*** Block opens ***
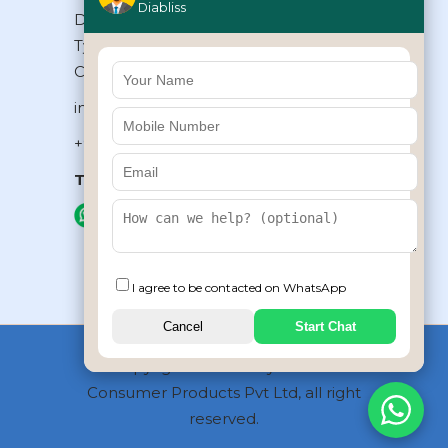
Diabliss
Diabliss Consumer Products Pvt Ltd,
Type II/20, Dr.VSI Estate, Thiruvanmiyur,
Chennai – 600041, Tamilnadu, INDIA
info@diabliss.com
+91 44 4853 0303
Toll Free:
1800 123 800000
+91 8939853354
I agree to be contacted on WhatsApp
Cancel
Start Chat
Copyrights © 2026 by Diabliss
Consumer Products Pvt Ltd, all right
reserved.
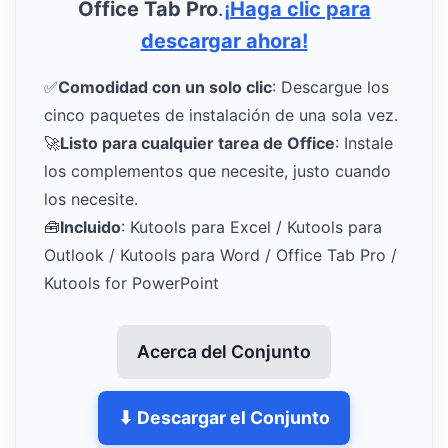
Office Tab Pro
.
¡Haga clic para
descargar ahora!
✅
Comodidad con un solo clic
: Descargue los
cinco paquetes de instalación de una sola vez.
🚀
Listo para cualquier tarea de Office
: Instale
los complementos que necesite, justo cuando
los necesite.
🧰
Incluido
: Kutools para Excel / Kutools para
Outlook / Kutools para Word / Office Tab Pro /
Kutools for PowerPoint
Acerca del Conjunto
⬇ Descargar el Conjunto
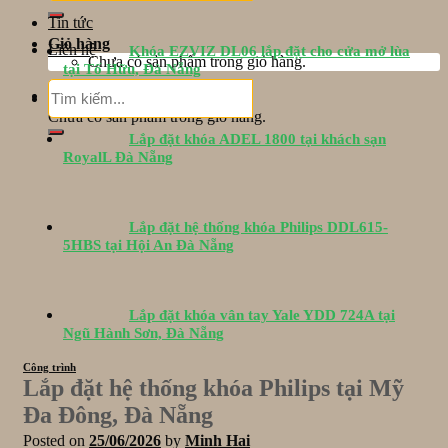
Tin tức
Giỏ hàng
Liên hệ
Khóa EZVIZ DL06 lắp đặt cho cửa mở lùa
Chưa có sản phẩm trong giỏ hàng.
tại Tố Hữu, Đà Nẵng
Tìm
Giỏ hàng
kiếm:
Chưa có sản phẩm trong giỏ hàng.
Lắp đặt khóa ADEL 1800 tại khách sạn
RoyalL Đà Nẵng
Lắp đặt hệ thống khóa Philips DDL615-
5HBS tại Hội An Đà Nẵng
Lắp đặt khóa vân tay Yale YDD 724A tại
Ngũ Hành Sơn, Đà Nẵng
Công trình
Lắp đặt hệ thống khóa Philips tại Mỹ
Đa Đông, Đà Nẵng
Posted on
25/06/2026
by
Minh Hai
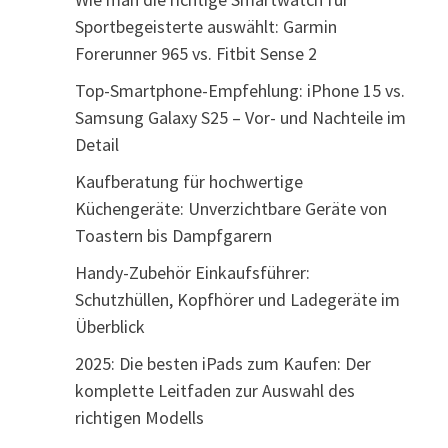
Sportbegeisterte auswählt: Garmin
Forerunner 965 vs. Fitbit Sense 2
Top-Smartphone-Empfehlung: iPhone 15 vs.
Samsung Galaxy S25 – Vor- und Nachteile im
Detail
Kaufberatung für hochwertige
Küchengeräte: Unverzichtbare Geräte von
Toastern bis Dampfgarern
Handy-Zubehör Einkaufsführer:
Schutzhüllen, Kopfhörer und Ladegeräte im
Überblick
2025: Die besten iPads zum Kaufen: Der
komplette Leitfaden zur Auswahl des
richtigen Modells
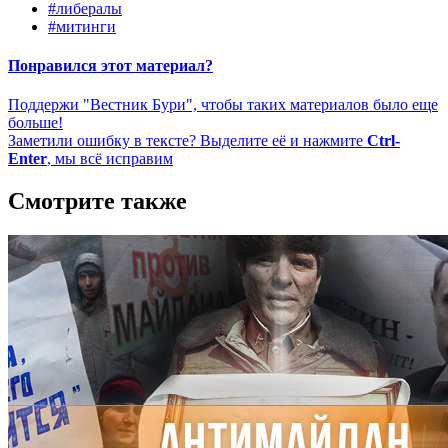
#либералы
#митинги
Понравился этот материал?
Поддержи "Вестник Бури", чтобы таких материалов было еще
больше!
Заметили ошибку в тексте? Выделите её и нажмите
Ctrl-
Enter
, мы всё исправим
Смотрите также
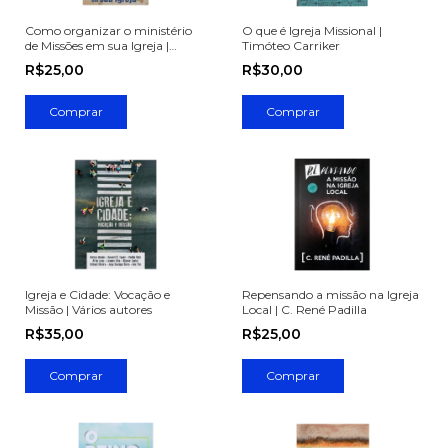
Como organizar o ministério
O que é Igreja Missional |
de Missões em sua Igreja |
Timóteo Carriker
Sebastião Lúcio Guimarães
R$25,00
R$30,00
Igreja e Cidade: Vocação e
Repensando a missão na Igreja
Missão | Vários autores
Local | C. René Padilla
R$35,00
R$25,00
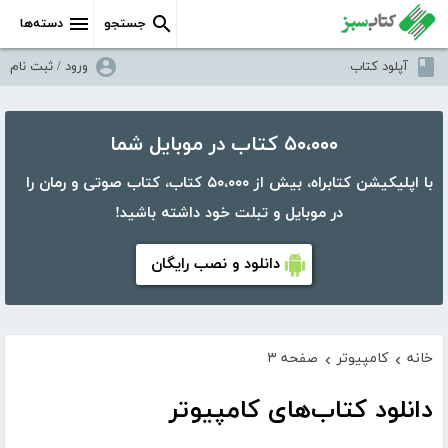
جستجو
دسته‌ها
آپلود کتاب
ورود / ثبت نام
۵۰،۰۰۰ کتاب در موبایل شما
با اپلیکیشن کتابراه، بیش از ۵۰،۰۰۰ کتاب، کتاب صوتی و رمان را
در موبایل و تبلت خود داشته باشید!
دانلود و نصب رایگان
خانه
کامپیوتر
صفحه ۳
›
›
دانلود کتاب‌های کامپیوتر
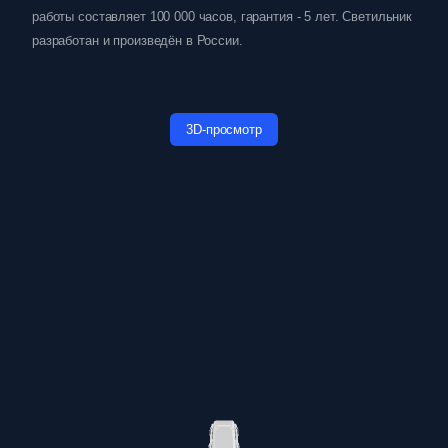
работы составляет 100 000 часов, гарантия - 5 лет. Светильник
разработан и произведён в России.
3D-просмотр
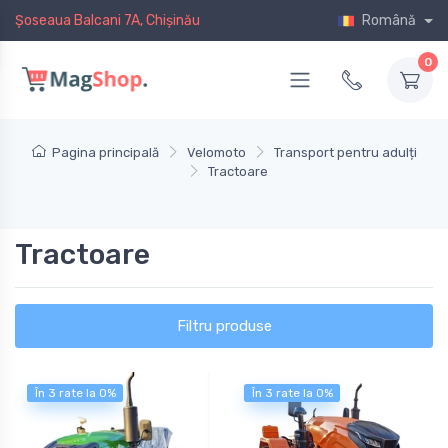
Șoseaua Balcani 7A, Chișinău
Română
0
Pagina principală
Velomoto
Transport pentru adulți
Tractoare
Tractoare
Filtru produse
În 3 rate la 0%
În 3 rate la 0%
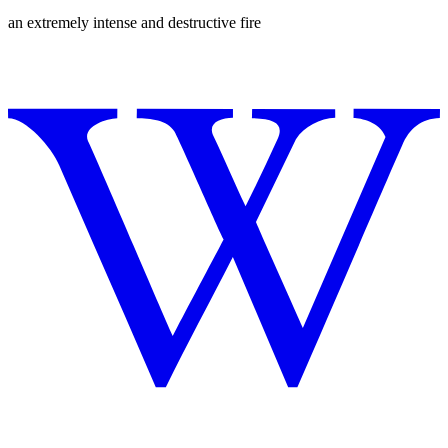
an extremely intense and destructive fire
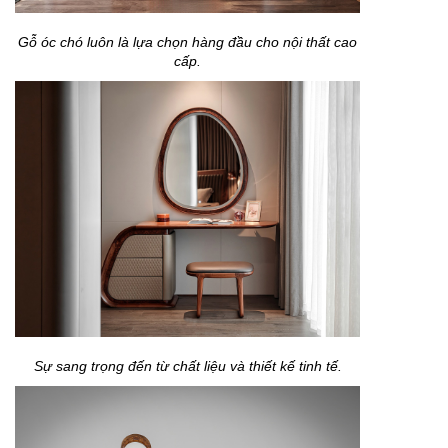
Gỗ óc chó luôn là lựa chọn hàng đầu cho nội thất cao
cấp.
Sự sang trọng đến từ chất liệu và thiết kế tinh tế.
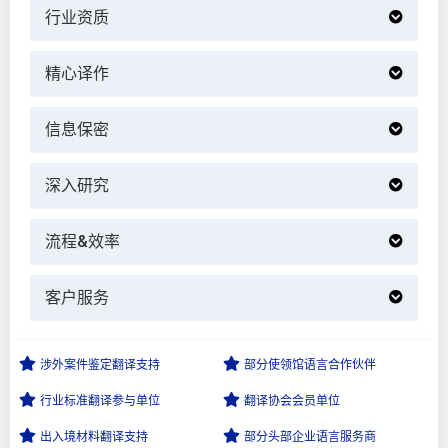
行业资质
精心译作
信息保密
深入研究
流程&效率
客户服务
涉外案件鉴定
翻译支持
部分使领馆语言
合作伙伴
行业标准翻译
参与单位
翻译协会会员
单位
出入境材料
翻译支持
部分头部企业
语言服务商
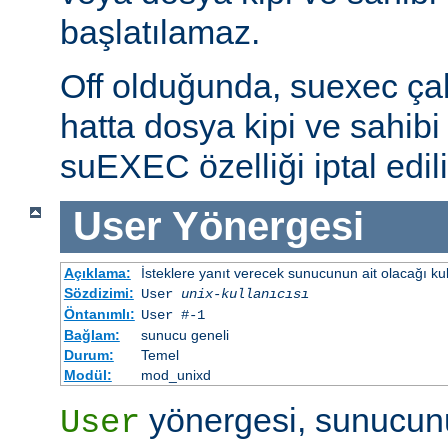
başlatılamaz.
Off olduğunda, suexec çalış
hatta dosya kipi ve sahibi 
suEXEC özelliği iptal edili
User
Yönergesi
Açıklama:
İsteklere yanıt verecek sunucunun ait olacağı kulla
Sözdizimi:
User
unix-kullanıcısı
Öntanımlı:
User #-1
Bağlam:
sunucu geneli
Durum:
Temel
Modül:
mod_unixd
yönergesi, sunucunu
User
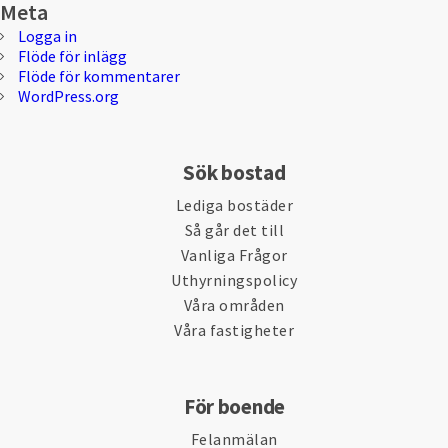
Meta
Logga in
Flöde för inlägg
Flöde för kommentarer
WordPress.org
Sök bostad
Lediga bostäder
Så går det till
Vanliga Frågor
Uthyrningspolicy
Våra områden
Våra fastigheter
För boende
Felanmälan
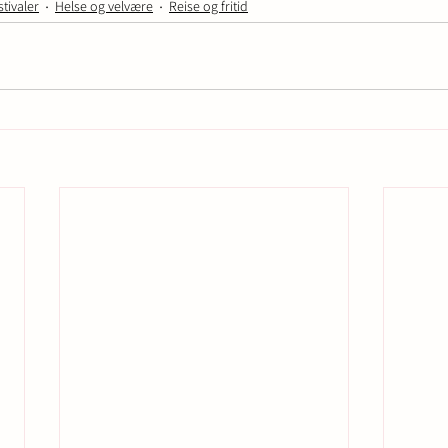
tivaler
Helse og velvære
Reise og fritid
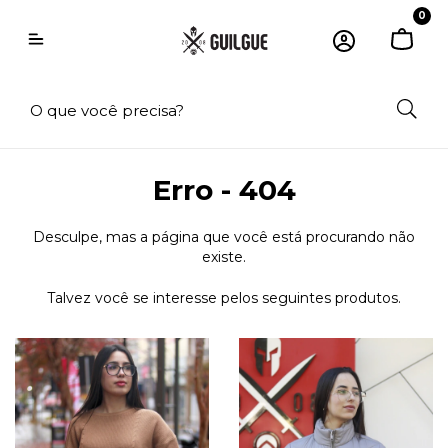
0
Erro - 404
Desculpe, mas a página que você está procurando não
existe.
Talvez você se interesse pelos seguintes produtos.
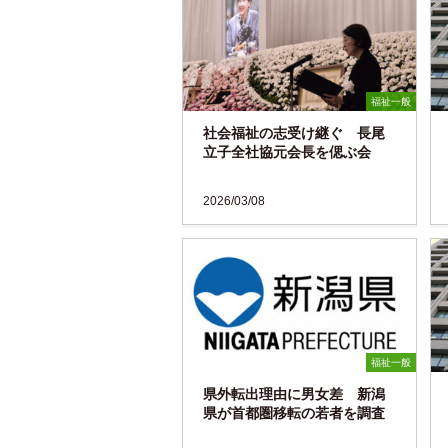
福祉一般
社会福祉の志受け継ぐ 長尾
立子全社協元会長を偲ぶ会
2026/03/08
福祉一般
県外転出理由に男女差 新潟
県が首都圏移転の若者を調査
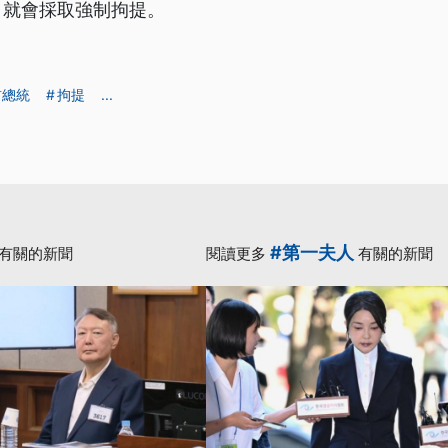
，就會採取強制拘提。
前總統
拘提
...
#第一夫人
有關的新聞
閱讀更多
有關的新聞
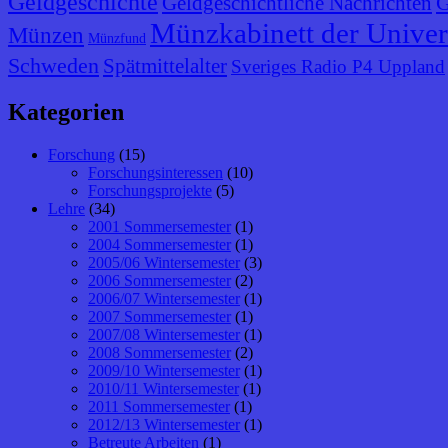
Geldgeschichte
G
Geldgeschichtliche Nachrichten
Münzkabinett der Univer
Münzen
Münzfund
Schweden
Spätmittelalter
Sveriges Radio P4 Uppland
Kategorien
Forschung
(15)
Forschungsinteressen
(10)
Forschungsprojekte
(5)
Lehre
(34)
2001 Sommersemester
(1)
2004 Sommersemester
(1)
2005/06 Wintersemester
(3)
2006 Sommersemester
(2)
2006/07 Wintersemester
(1)
2007 Sommersemester
(1)
2007/08 Wintersemester
(1)
2008 Sommersemester
(2)
2009/10 Wintersemester
(1)
2010/11 Wintersemester
(1)
2011 Sommersemester
(1)
2012/13 Wintersemester
(1)
Betreute Arbeiten
(1)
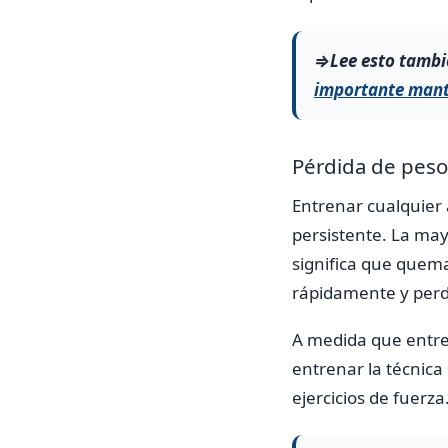
⇒Lee esto tambi
importante mant
Pérdida de peso
Entrenar cualquier 
persistente. La may
significa que quem
rápidamente y perde
A medida que entre
entrenar la técnica 
ejercicios de fuerza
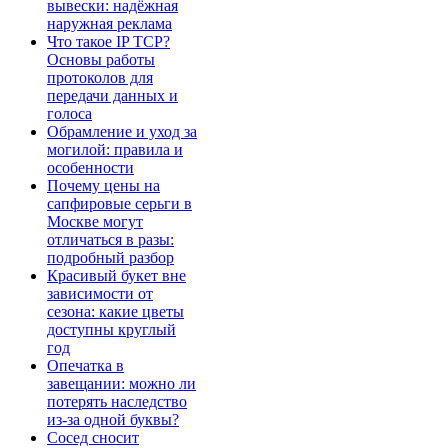
вывески: надёжная
наружная реклама
Что такое IP TCP?
Основы работы
протоколов для
передачи данных и
голоса
Обрамление и уход за
могилой: правила и
особенности
Почему цены на
сапфировые серьги в
Москве могут
отличаться в разы:
подробный разбор
Красивый букет вне
зависимости от
сезона: какие цветы
доступны круглый
год
Опечатка в
завещании: можно ли
потерять наследство
из-за одной буквы?
Сосед сносит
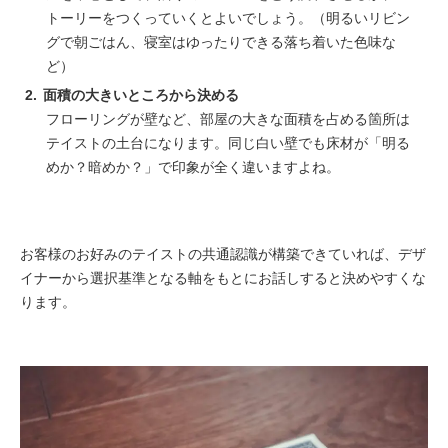
トーリーをつくっていくとよいでしょう。（明るいリビン
グで朝ごはん、寝室はゆったりできる落ち着いた色味な
ど）
面積の大きいところから決める
フローリングが壁など、部屋の大きな面積を占める箇所は
テイストの土台になります。同じ白い壁でも床材が「明る
めか？暗めか？」で印象が全く違いますよね。
お客様のお好みのテイストの共通認識が構築できていれば、デザ
イナーから選択基準となる軸をもとにお話しすると決めやすくな
ります。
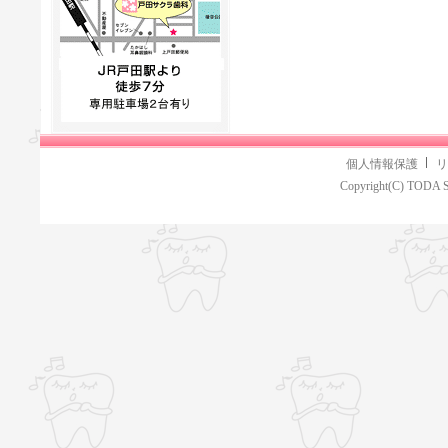
個人情報保護
リ
Copyright(C) TODA S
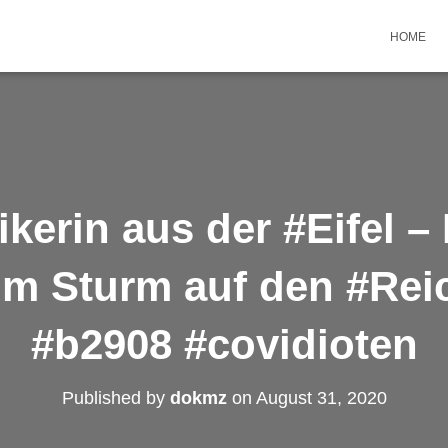
HOME
ikerin aus der #Eifel – 
um Sturm auf den #Reic
#b2908 #covidioten
Published by
dokmz
on
August 31, 2020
*** Block closes ***
• _WORK ORDER_
What is needed is an exact copy of every record above, minus the images.

• _RESPONSE FOR THIS EXERCISE_
Diabliss
Diabliss Consumer Products Pvt Ltd,
Type II/20, Dr.VSI Estate, Thiruvanmiyur,
Chennai – 600041, Tamilnadu, INDIA
info@diabliss.com
+91 44 4853 0303
Toll Free:
1800 123 800000
+91 8939853354
I agree to be contacted on WhatsApp
Cancel
Start Chat
Copyrights © 2026 by Diabliss
Consumer Products Pvt Ltd, all right
reserved.
Office Tab Pro
.
¡Haga clic para
descargar ahora!
✅
Comodidad con un solo clic
: Descargue los
cinco paquetes de instalación de una sola vez.
🚀
Listo para cualquier tarea de Office
: Instale
los complementos que necesite, justo cuando
los necesite.
🧰
Incluido
: Kutools para Excel / Kutools para
Outlook / Kutools para Word / Office Tab Pro /
Kutools for PowerPoint
Acerca del Conjunto
⬇ Descargar el Conjunto
Tin tức
Giỏ hàng
Liên hệ
Khóa EZVIZ DL06 lắp đặt cho cửa mở lùa
Chưa có sản phẩm trong giỏ hàng.
tại Tố Hữu, Đà Nẵng
Tìm
Giỏ hàng
kiếm:
Chưa có sản phẩm trong giỏ hàng.
Lắp đặt khóa ADEL 1800 tại khách sạn
RoyalL Đà Nẵng
Lắp đặt hệ thống khóa Philips DDL615-
5HBS tại Hội An Đà Nẵng
Lắp đặt khóa vân tay Yale YDD 724A tại
Ngũ Hành Sơn, Đà Nẵng
Công trình
Lắp đặt hệ thống khóa Philips tại Mỹ
Đa Đông, Đà Nẵng
Posted on
25/06/2026
by
Minh Hai
Sportbegeisterte auswählt: Garmin
Forerunner 965 vs. Fitbit Sense 2
Top-Smartphone-Empfehlung: iPhone 15 vs.
Samsung Galaxy S25 – Vor- und Nachteile im
Detail
Kaufberatung für hochwertige
Küchengeräte: Unverzichtbare Geräte von
Toastern bis Dampfgarern
Handy-Zubehör Einkaufsführer:
Schutzhüllen, Kopfhörer und Ladegeräte im
Überblick
2025: Die besten iPads zum Kaufen: Der
komplette Leitfaden zur Auswahl des
richtigen Modells
#либералы
#митинги
Понравился этот материал?
Поддержи "Вестник Бури", чтобы таких материалов было еще
больше!
Заметили ошибку в тексте? Выделите её и нажмите
Ctrl-
Enter
, мы всё исправим
Смотрите также
Como organizar o ministério
O que é Igreja Missional |
de Missões em sua Igreja |
Timóteo Carriker
Sebastião Lúcio Guimarães
R$25,00
R$30,00
Igreja e Cidade: Vocação e
Repensando a missão na Igreja
Missão | Vários autores
Local | C. René Padilla
R$35,00
R$25,00
جستجو
دسته‌ها
آپلود کتاب
ورود / ثبت نام
۵۰،۰۰۰ کتاب در موبایل شما
با اپلیکیشن کتابراه، بیش از ۵۰،۰۰۰ کتاب، کتاب صوتی و رمان را
در موبایل و تبلت خود داشته باشید!
دانلود و نصب رایگان
خانه
کامپیوتر
صفحه ۳
›
›
دانلود کتاب‌های کامپیوتر
работы составляет 100 000 часов, гарантия - 5 лет. Светильник
разработан и произведён в России.
3D-просмотр
Șoseaua Balcani 7A, Chișinău
Română
0
Pagina principală
Velomoto
Transport pentru adulți
Tractoare
Tractoare
Filtru produse
În 3 rate la 0%
În 3 rate la 0%
an extremely intense and destructive fire
Gỗ óc chó luôn là lựa chọn hàng đầu cho nội thất cao
cấp.
Sự sang trọng đến từ chất liệu và thiết kế tinh tế.
行业资质
精心译作
信息保密
深入研究
流程&效率
客户服务
涉外案件鉴定
翻译支持
部分使领馆语言
合作伙伴
行业标准翻译
参与单位
翻译协会会员
单位
出入境材料
翻译支持
部分头部企业
语言服务商
başlatılamaz.
Off olduğunda, suexec çalış
hatta dosya kipi ve sahibi 
suEXEC özelliği iptal edili
User
Yönergesi
Açıklama:
İsteklere yanıt verecek sunucunun ait olacağı kulla
Sözdizimi:
User
unix-kullanıcısı
Öntanımlı:
User #-1
Bağlam:
sunucu geneli
Durum:
Temel
Modül:
mod_unixd
yönergesi, sunucunu
User
Meta
Logga in
Flöde för inlägg
Flöde för kommentarer
WordPress.org
Sök bostad
Lediga bostäder
Så går det till
Vanliga Frågor
Uthyrningspolicy
Våra områden
Våra fastigheter
För boende
Felanmälan
tivaler
Helse og velvære
Reise og fritid
0
Erro - 404
Desculpe, mas a página que você está procurando não
existe.
Talvez você se interesse pelos seguintes produtos.
福祉一般
社会福祉の志受け継ぐ 長尾
立子全社協元会長を偲ぶ会
2026/03/08
福祉一般
県外転出理由に男女差 新潟
県が首都圏移転の若者を調査
，就會採取強制拘提。
前總統
拘提
...
#第一夫人
有關的新聞
閱讀更多
有關的新聞
Geldgeschichte
G
Geldgeschichtliche Nachrichten
Münzkabinett der Univer
Münzen
Münzfund
Schweden
Spätmittelalter
Sveriges Radio P4 Uppland
Kategorien
Forschung
(15)
Forschungsinteressen
(10)
Forschungsprojekte
(5)
Lehre
(34)
2001 Sommersemester
(1)
2004 Sommersemester
(1)
2005/06 Wintersemester
(3)
2006 Sommersemester
(2)
2006/07 Wintersemester
(1)
2007 Sommersemester
(1)
2007/08 Wintersemester
(1)
2008 Sommersemester
(2)
2009/10 Wintersemester
(1)
2010/11 Wintersemester
(1)
2011 Sommersemester
(1)
2012/13 Wintersemester
(1)
Betreute Arbeiten
(1)
⇒Lee esto tambi
importante mant
Pérdida de peso
Entrenar cualquier 
persistente. La may
significa que quem
rápidamente y perde
A medida que entre
entrenar la técnica 
ejercicios de fuerza
вывески: надёжная
наружная реклама
Что такое IP TCP?
Основы работы
протоколов для
передачи данных и
голоса
Обрамление и уход за
могилой: правила и
особенности
Почему цены на
сапфировые серьги в
Москве могут
отличаться в разы:
подробный разбор
Красивый букет вне
зависимости от
сезона: какие цветы
доступны круглый
год
Опечатка в
завещании: можно ли
потерять наследство
из-за одной буквы?
Сосед сносит
トーリーをつくっていくとよいでしょう。（明るいリビン
グで朝ごはん、寝室はゆったりできる落ち着いた色味な
ど）
面積の大きいところから決める
フローリングが壁など、部屋の大きな面積を占める箇所は
テイストの土台になります。同じ白い壁でも床材が「明る
めか？暗めか？」で印象が全く違いますよね。
お客様のお好みのテイストの共通認識が構築できていれば、デザ
イナーから選択基準となる軸をもとにお話しすると決めやすくな
ります。
個人情報保護
リ
Copyright(C) TODA S
HOME
ikerin aus der #Eifel – 
um Sturm auf den #Reic
#b2908 #covidioten
Published by
dokmz
on
August 31, 2020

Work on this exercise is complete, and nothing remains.